Selection:
****
From:Jörg Rhiemeier <joerg_rhiemeier@...>
Date:Tuesday, October 7, 2008, 19:30
Hallo!

On Tue, 7 Oct 2008 12:11:59 -0400, ROGER MILLS wrote:

> If you're a reader of Cybalist (devoted to Indo-European), you may be > familiar with Patrick Ryan, who claims to be reconstructing THE > Proto-Language (as I gather, the ancestor of Nostratic itself). I don't have > his URL but could find it. His work and theories are sufficiently > off-the-wall that, as some of his detractors claim, "Proto-Language" might > well be considered a conlang :-))))
And not even a good naturalistic one :(
> Another controversial participant there is Torsten Pedersen (sp.?) who often > cites "Old European" material obtained (as far as I understand it) from > materials by Hans Kuhn and perhaps others. It's difficult to tell, but I > gather the time frame is prior to the IE-ization of Europe, and it's > possible "Old European" is actually a dialect of IE. There's also mention of > the "river-names" and "bird-names" languages (which may actually be Old > Eur.), the evidence for all these lies in words that fail to exhibit > expected sound changes in Germanic and/or Latin.
****
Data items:
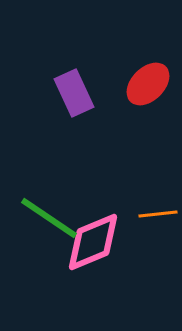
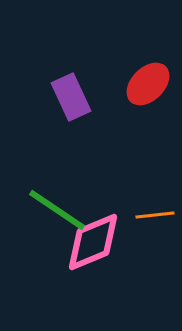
purple rectangle: moved 3 px left, 4 px down
orange line: moved 3 px left, 1 px down
green line: moved 8 px right, 8 px up
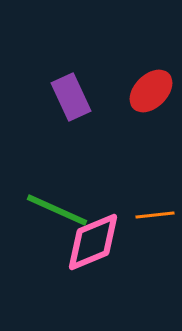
red ellipse: moved 3 px right, 7 px down
green line: rotated 10 degrees counterclockwise
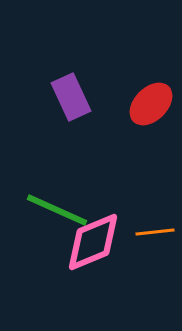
red ellipse: moved 13 px down
orange line: moved 17 px down
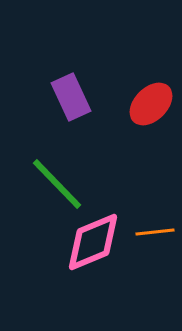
green line: moved 26 px up; rotated 22 degrees clockwise
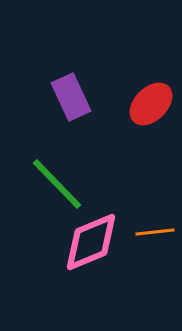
pink diamond: moved 2 px left
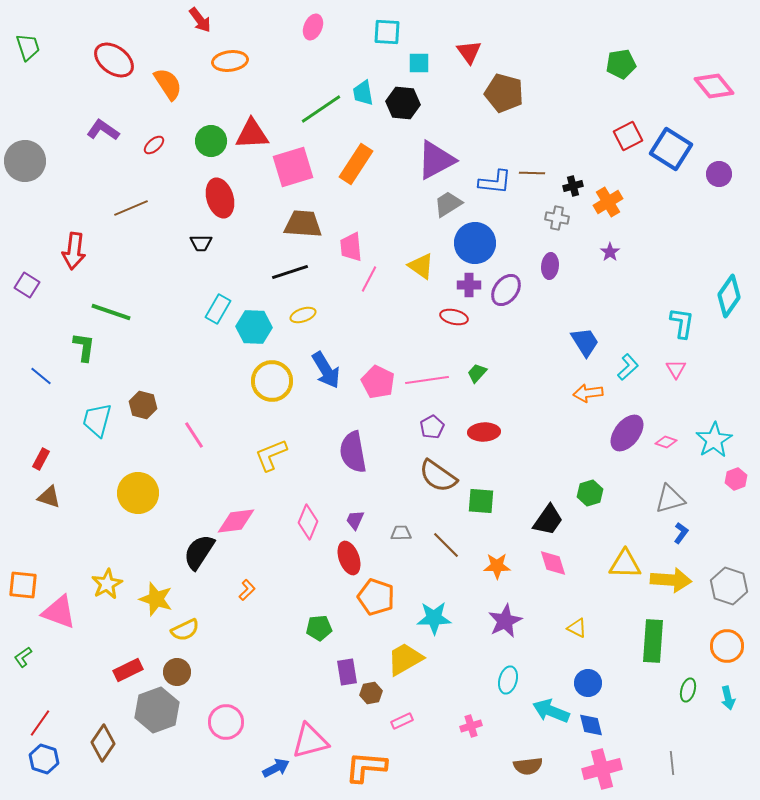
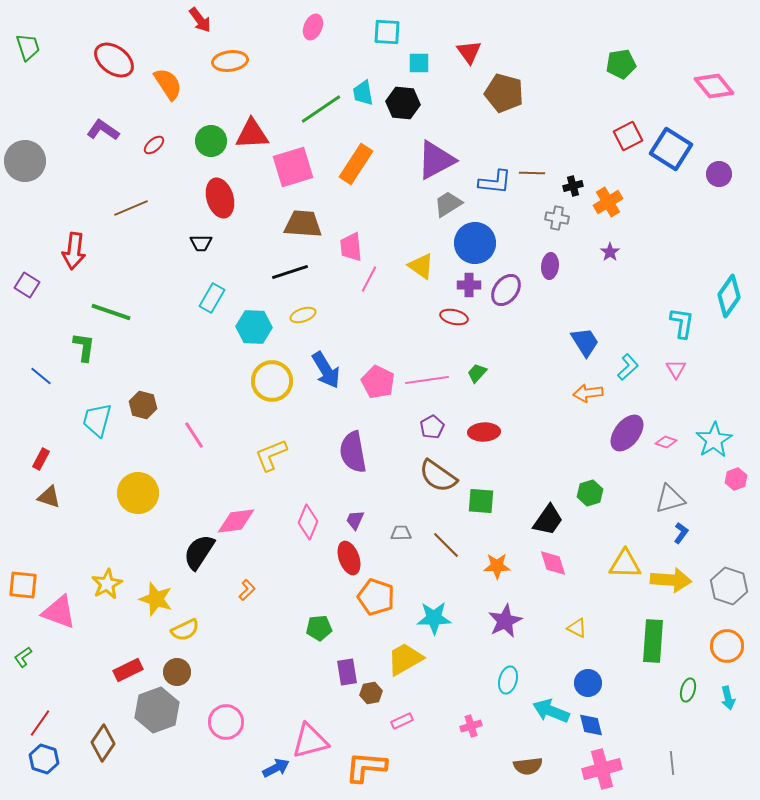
cyan rectangle at (218, 309): moved 6 px left, 11 px up
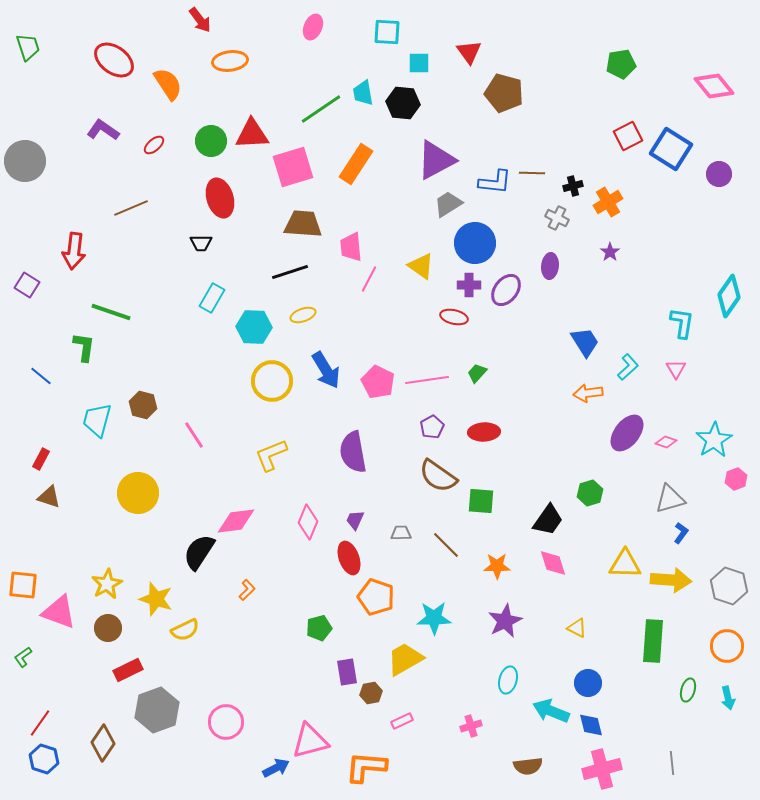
gray cross at (557, 218): rotated 15 degrees clockwise
green pentagon at (319, 628): rotated 10 degrees counterclockwise
brown circle at (177, 672): moved 69 px left, 44 px up
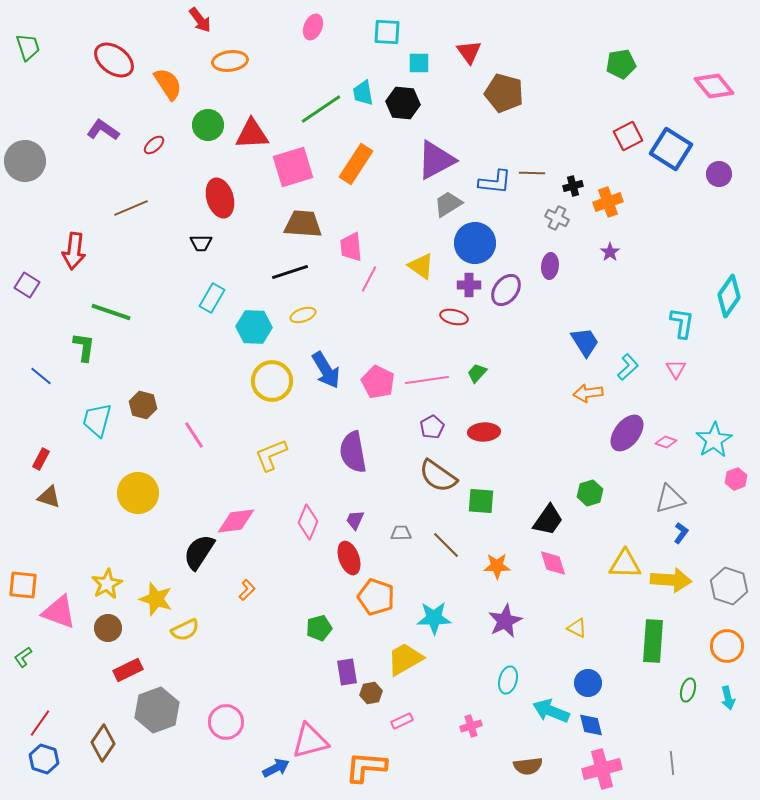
green circle at (211, 141): moved 3 px left, 16 px up
orange cross at (608, 202): rotated 12 degrees clockwise
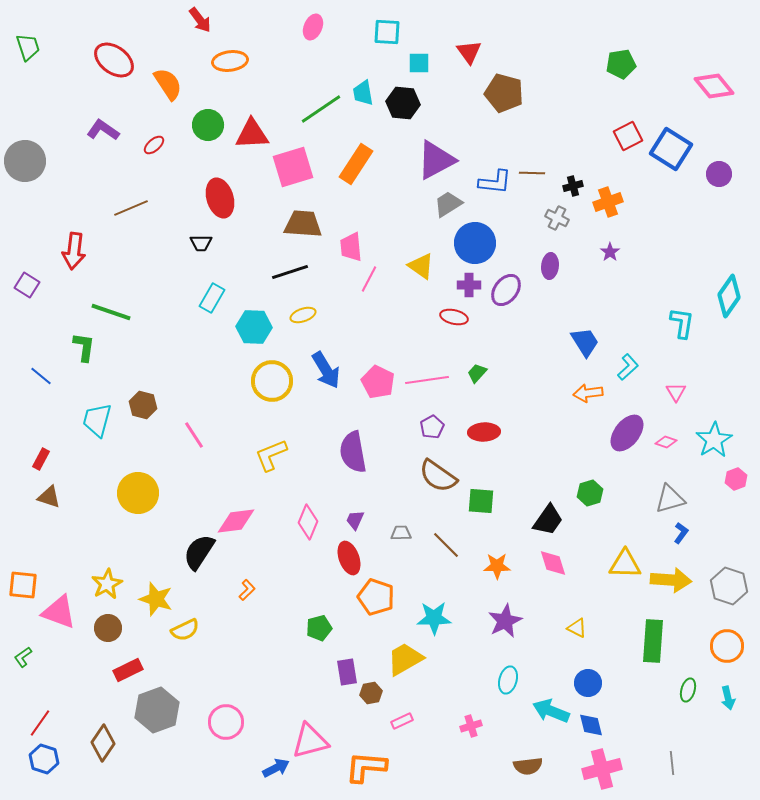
pink triangle at (676, 369): moved 23 px down
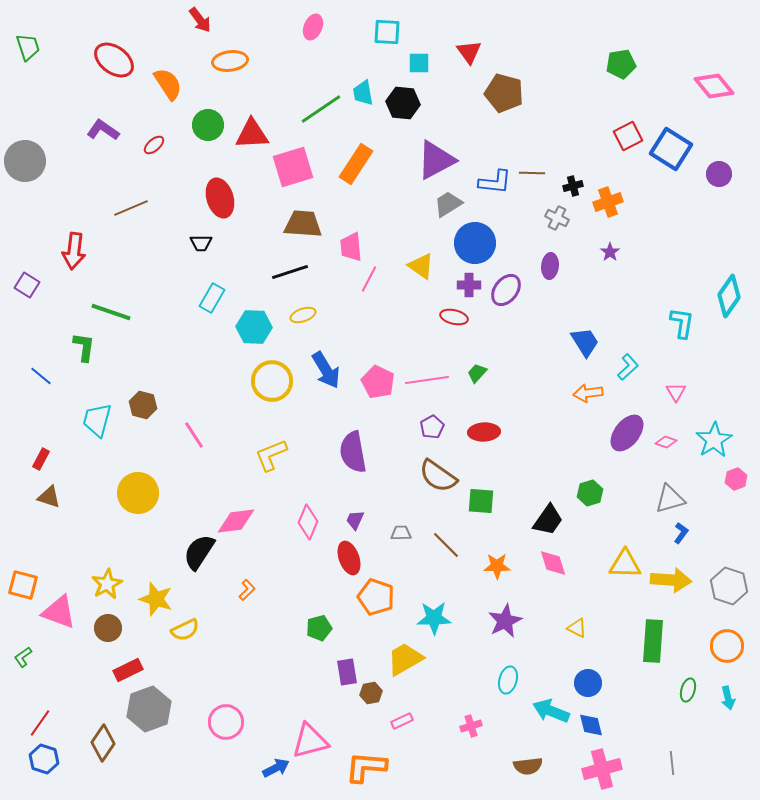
orange square at (23, 585): rotated 8 degrees clockwise
gray hexagon at (157, 710): moved 8 px left, 1 px up
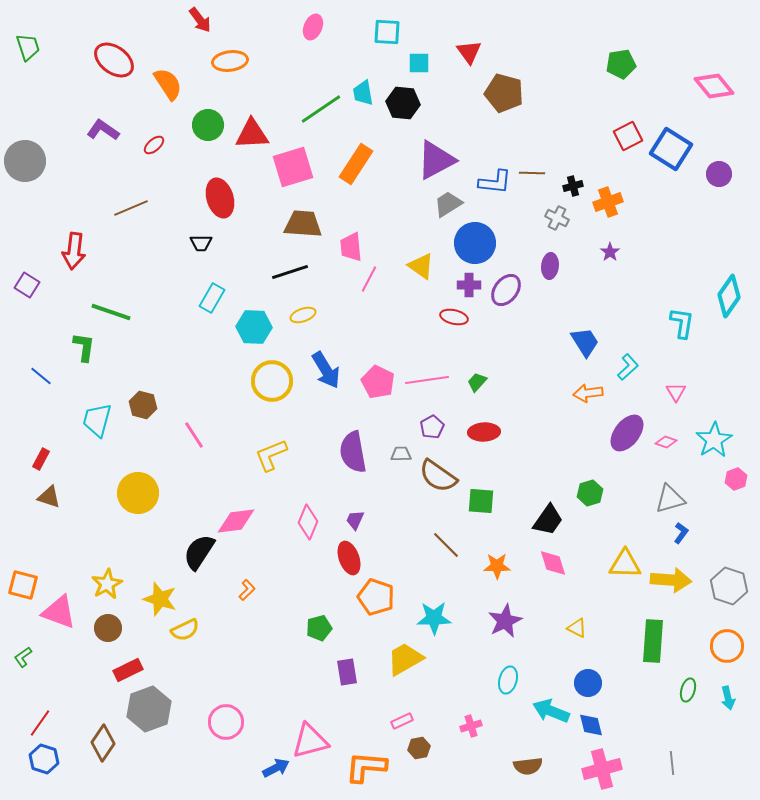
green trapezoid at (477, 373): moved 9 px down
gray trapezoid at (401, 533): moved 79 px up
yellow star at (156, 599): moved 4 px right
brown hexagon at (371, 693): moved 48 px right, 55 px down
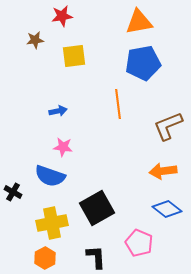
****
Task requirements:
- 1) Repeat the part of the mailing-list post starting with "And not even" and going on through "Germanic and/or Latin.".
- 2) In the records, rewrite the lines starting with the line with "green line: moved 26" and going on through the line with "pink triangle at (676, 369): moved 23 px down", replacing "rotated" with "turned" and keeping everything else the same. Give only those lines, and leave out the pictures.
The text and the records are unrelated and were taken from separate sources.

Solutions below:
- 1)
And not even a good naturalistic one :(
> Another controversial participant there is Torsten Pedersen (sp.?) who often > cites "Old European" material obtained (as far as I understand it) from > materials by Hans Kuhn and perhaps others. It's difficult to tell, but I > gather the time frame is prior to the IE-ization of Europe, and it's > possible "Old European" is actually a dialect of IE. There's also mention of > the "river-names" and "bird-names" languages (which may actually be Old > Eur.), the evidence for all these lies in words that fail to exhibit > expected sound changes in Germanic and/or Latin.

- 2)
green line: moved 26 px up; turned 22 degrees clockwise
pink diamond: moved 2 px left
cyan rectangle at (218, 309): moved 6 px left, 11 px up
gray cross at (557, 218): turned 15 degrees clockwise
green pentagon at (319, 628): turned 10 degrees counterclockwise
brown circle at (177, 672): moved 69 px left, 44 px up
green circle at (211, 141): moved 3 px left, 16 px up
orange cross at (608, 202): turned 12 degrees clockwise
pink triangle at (676, 369): moved 23 px down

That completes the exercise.